You are viewing a plain text version of this content. The canonical link for it is here.
Posted to user@nutch.apache.org by al...@aim.com on 2012/09/17 20:57:51 UTC

updatedb in nutch-2.0 increases fetch time of all pages

Hello,

updatedb in nutch-2.0 increases fetch time of all pages independent of if they have already been fetched or not.
For example if updatedb is applied in depth 1 and page A is fetched and its fetchTime is 30 days from now, then as a result of running updatedb in depth 2 fetch time of page A will be 60 days from now and so on.

Also, I wondered if it is possible to remove pages that do not pass filters from hbase datastore by using updatedb?.

Thanks.
Alex.

Re: updatedb in nutch-2.0 increases fetch time of all pages

Posted by Ferdy Galema <fe...@kalooga.com>.
Hi,

The fetchtime increasing is a bug indeed. There is already an issue for it:
https://issues.apache.org/jira/browse/NUTCH-1457

About removing urls, I'm not sure what the best solution is. It is
difficult to handle changes to normalizing/filtering rules over time. For
know it is best to not change rules in an existing crawl, otherwise you
have to run a custom delete tool or something like that.

Ferdy.

* [Dataset records]
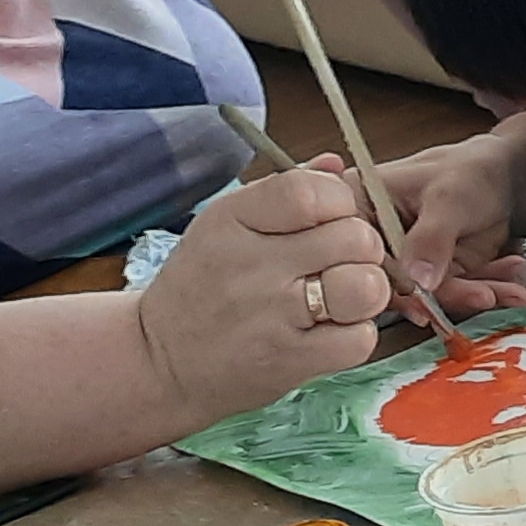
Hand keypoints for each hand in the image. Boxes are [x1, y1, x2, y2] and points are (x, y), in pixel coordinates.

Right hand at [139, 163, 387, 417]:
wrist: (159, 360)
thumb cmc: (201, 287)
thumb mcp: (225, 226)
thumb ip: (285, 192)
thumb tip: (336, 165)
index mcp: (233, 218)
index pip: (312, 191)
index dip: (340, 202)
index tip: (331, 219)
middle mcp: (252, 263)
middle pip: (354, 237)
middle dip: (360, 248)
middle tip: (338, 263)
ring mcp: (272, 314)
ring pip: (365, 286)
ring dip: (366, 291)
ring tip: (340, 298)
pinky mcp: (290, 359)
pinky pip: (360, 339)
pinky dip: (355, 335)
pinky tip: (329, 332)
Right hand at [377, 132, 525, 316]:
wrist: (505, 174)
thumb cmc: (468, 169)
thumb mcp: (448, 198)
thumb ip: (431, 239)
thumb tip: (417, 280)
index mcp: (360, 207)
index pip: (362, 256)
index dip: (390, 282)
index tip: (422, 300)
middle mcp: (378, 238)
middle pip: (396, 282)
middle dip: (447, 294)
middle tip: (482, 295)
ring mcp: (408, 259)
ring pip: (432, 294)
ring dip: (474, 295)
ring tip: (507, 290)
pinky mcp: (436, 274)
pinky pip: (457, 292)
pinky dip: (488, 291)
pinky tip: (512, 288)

...

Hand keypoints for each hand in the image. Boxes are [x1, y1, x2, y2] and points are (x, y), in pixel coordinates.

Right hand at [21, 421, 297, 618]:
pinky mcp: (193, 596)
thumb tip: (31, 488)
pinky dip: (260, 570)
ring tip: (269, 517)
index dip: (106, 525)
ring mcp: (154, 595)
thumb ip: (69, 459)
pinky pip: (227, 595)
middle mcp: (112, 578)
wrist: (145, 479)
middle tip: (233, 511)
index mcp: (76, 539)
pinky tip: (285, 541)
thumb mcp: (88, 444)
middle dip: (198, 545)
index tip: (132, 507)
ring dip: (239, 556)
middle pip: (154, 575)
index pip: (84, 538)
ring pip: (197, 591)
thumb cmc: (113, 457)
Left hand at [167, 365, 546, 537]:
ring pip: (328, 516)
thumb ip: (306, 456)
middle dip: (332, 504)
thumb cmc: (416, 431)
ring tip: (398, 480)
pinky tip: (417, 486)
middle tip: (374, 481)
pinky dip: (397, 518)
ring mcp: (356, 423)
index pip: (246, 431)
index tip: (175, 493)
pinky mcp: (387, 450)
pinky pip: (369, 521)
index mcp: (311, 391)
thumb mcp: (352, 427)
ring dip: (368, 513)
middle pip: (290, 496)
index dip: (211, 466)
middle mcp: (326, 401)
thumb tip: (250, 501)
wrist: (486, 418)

* [Problem details]
Answer these about the updatedb thread above:
(a) In the example, how many days from now is page A's fetch time after updatedb runs at depth 2?
(b) What issue identifier is given for the fetch time bug?
(c) From which datastore does the original post ask about removing pages that fail the filters?

* [Solution]
(a) 60 days
(b) NUTCH-1457
(c) HBase